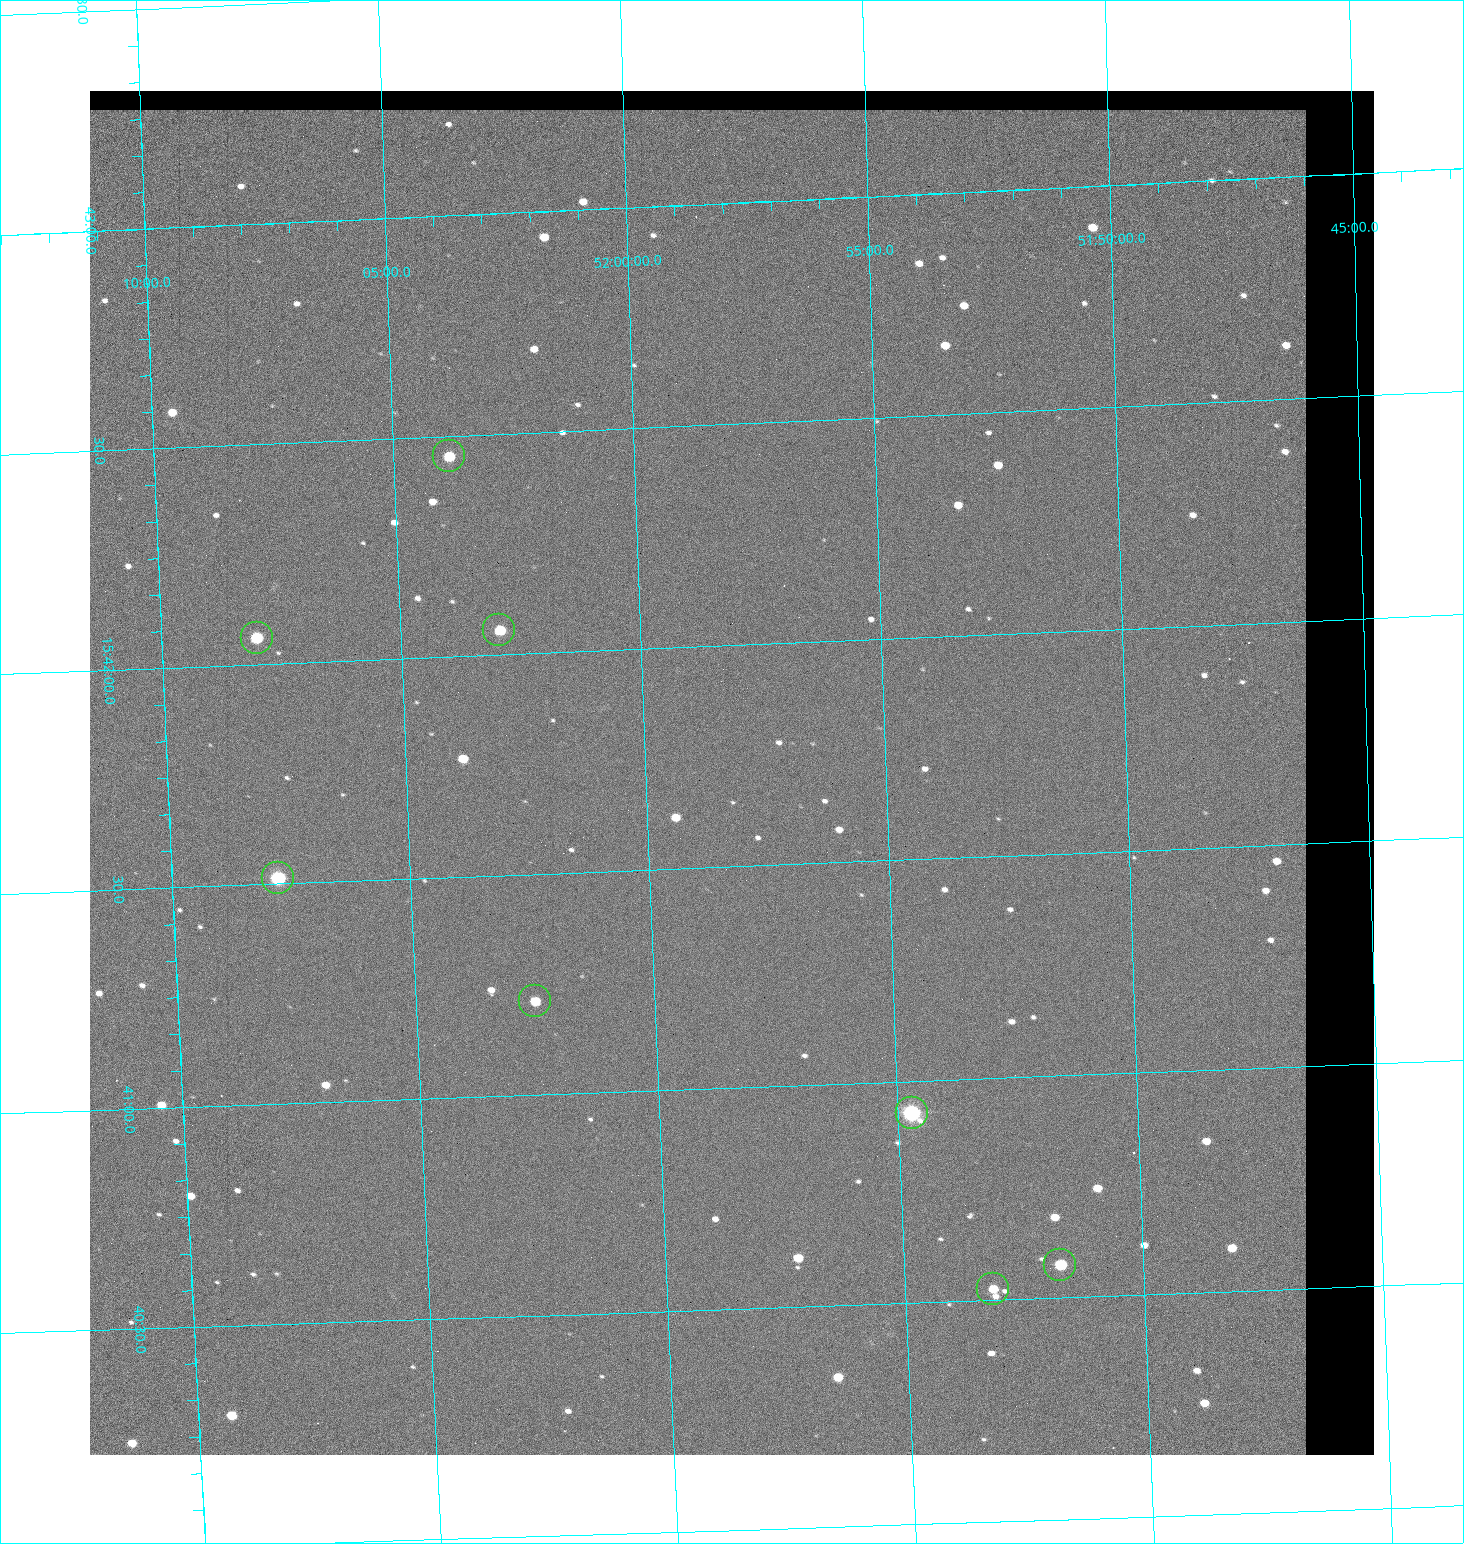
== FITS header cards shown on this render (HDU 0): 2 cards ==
==
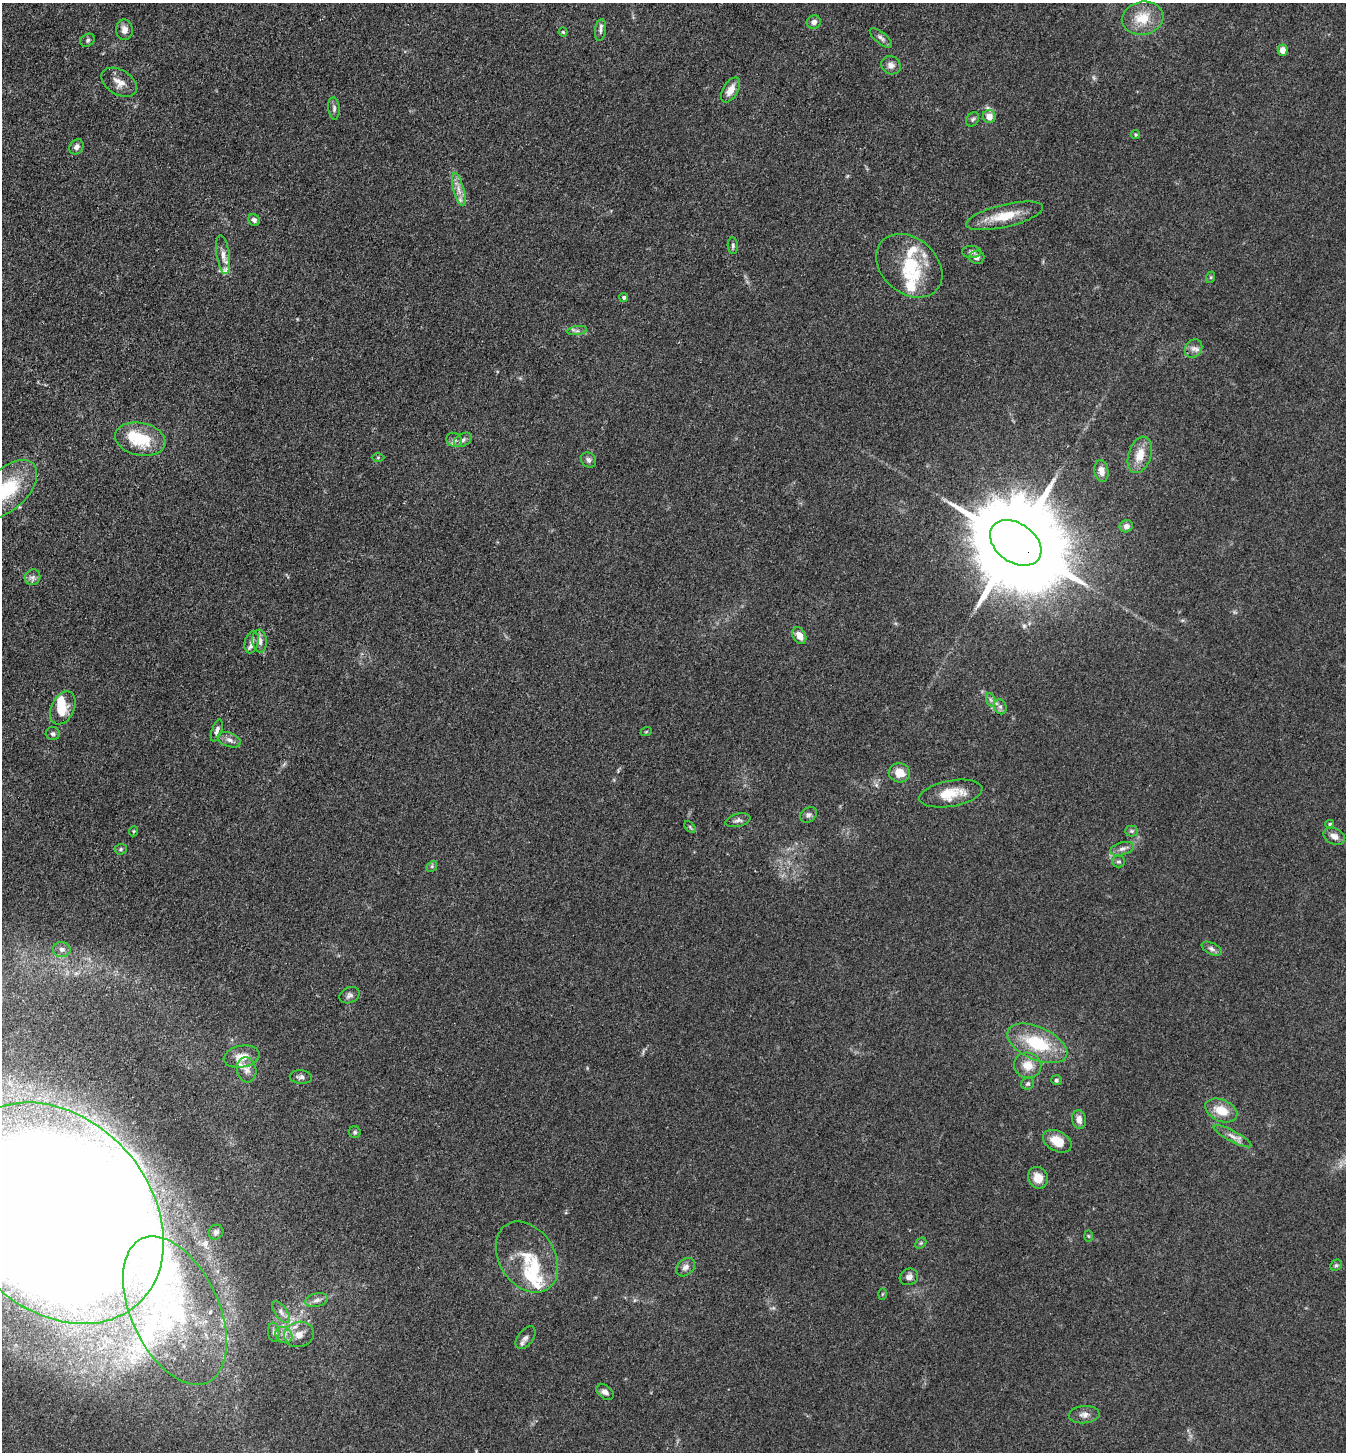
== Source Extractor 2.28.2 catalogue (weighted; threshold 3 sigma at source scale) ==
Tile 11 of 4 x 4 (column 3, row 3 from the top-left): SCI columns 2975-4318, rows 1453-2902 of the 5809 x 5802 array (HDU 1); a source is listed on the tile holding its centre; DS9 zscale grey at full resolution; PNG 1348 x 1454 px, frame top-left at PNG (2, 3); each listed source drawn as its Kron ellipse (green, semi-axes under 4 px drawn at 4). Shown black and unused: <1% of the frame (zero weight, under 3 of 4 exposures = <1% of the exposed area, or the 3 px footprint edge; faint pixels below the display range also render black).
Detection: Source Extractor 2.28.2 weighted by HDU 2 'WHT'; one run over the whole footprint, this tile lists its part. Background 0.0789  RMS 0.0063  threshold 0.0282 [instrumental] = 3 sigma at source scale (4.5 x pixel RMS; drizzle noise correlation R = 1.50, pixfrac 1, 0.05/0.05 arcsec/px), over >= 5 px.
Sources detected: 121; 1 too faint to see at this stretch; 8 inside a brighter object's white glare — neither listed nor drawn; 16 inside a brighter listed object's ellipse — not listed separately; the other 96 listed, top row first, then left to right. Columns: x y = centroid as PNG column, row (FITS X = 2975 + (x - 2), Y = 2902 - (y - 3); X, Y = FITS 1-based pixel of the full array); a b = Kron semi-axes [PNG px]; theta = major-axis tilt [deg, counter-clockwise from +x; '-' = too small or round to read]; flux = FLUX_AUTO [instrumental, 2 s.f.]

= Your instructions =
List each line in the rows above that contains the string "semi", treating uppercase and lowercase letters as different.

= Answer =
Tile 11 of 4 x 4 (column 3, row 3 from the top-left): SCI columns 2975-4318, rows 1453-2902 of the 5809 x 5802 array (HDU 1); a source is listed on the tile holding its centre; DS9 zscale grey at full resolution; PNG 1348 x 1454 px, frame top-left at PNG (2, 3); each listed source drawn as its Kron ellipse (green, semi-axes under 4 px drawn at 4). Shown black and unused: <1% of the frame (zero weight, under 3 of 4 exposures = <1% of the exposed area, or the 3 px footprint edge; faint pixels below the display range also render black).
Sources detected: 121; 1 too faint to see at this stretch; 8 inside a brighter object's white glare — neither listed nor drawn; 16 inside a brighter listed object's ellipse — not listed separately; the other 96 listed, top row first, then left to right. Columns: x y = centroid as PNG column, row (FITS X = 2975 + (x - 2), Y = 2902 - (y - 3); X, Y = FITS 1-based pixel of the full array); a b = Kron semi-axes [PNG px]; theta = major-axis tilt [deg, counter-clockwise from +x; '-' = too small or round to read]; flux = FLUX_AUTO [instrumental, 2 s.f.]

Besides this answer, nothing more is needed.